Down to the last line, restate the records word for word, but not the pictures.

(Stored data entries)

=== Begin Enclosure ===

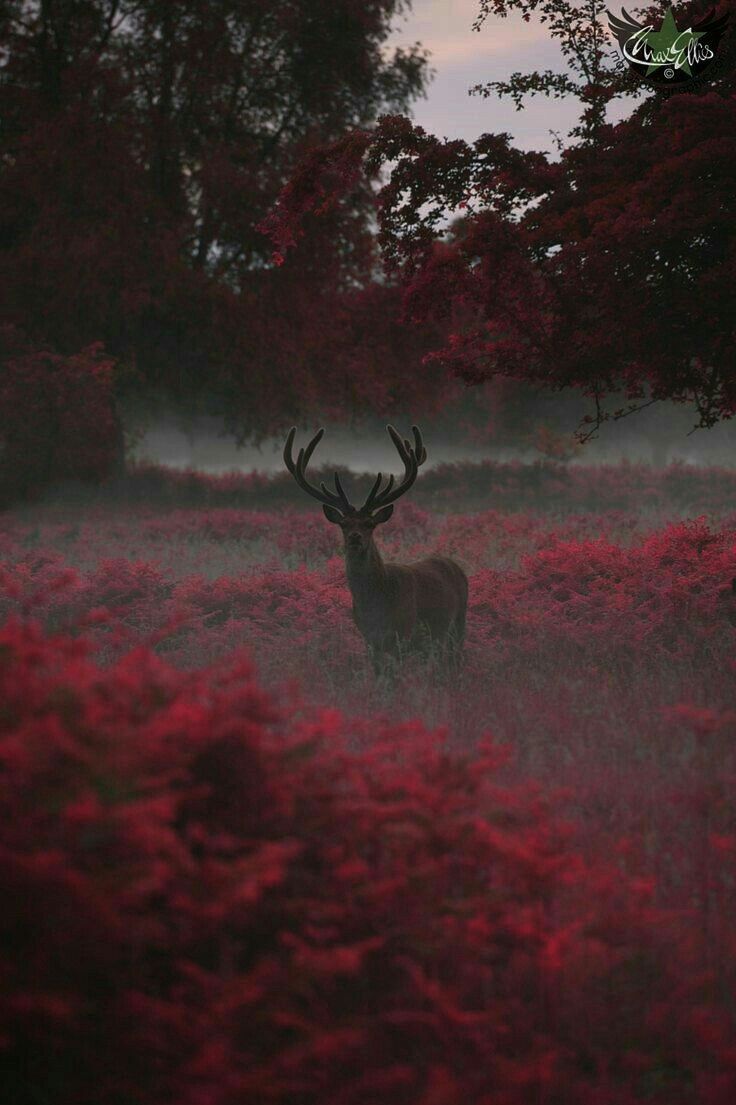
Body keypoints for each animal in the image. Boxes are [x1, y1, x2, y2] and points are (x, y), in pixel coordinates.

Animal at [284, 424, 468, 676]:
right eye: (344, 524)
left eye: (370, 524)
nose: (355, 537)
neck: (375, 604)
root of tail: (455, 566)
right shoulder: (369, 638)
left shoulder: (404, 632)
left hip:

=== End Enclosure ===

### RESPONSE TO THE EXERCISE
Body keypoints for each animal in the image. Boxes are [x1, y1, x2, y2] and points are (x, y), in pixel coordinates.

Animal at [284, 424, 468, 676]:
right eye: (344, 524)
left eye: (370, 524)
nose: (355, 537)
neck: (375, 604)
root of tail: (455, 566)
right shoulder: (369, 638)
left shoulder: (404, 632)
left hip:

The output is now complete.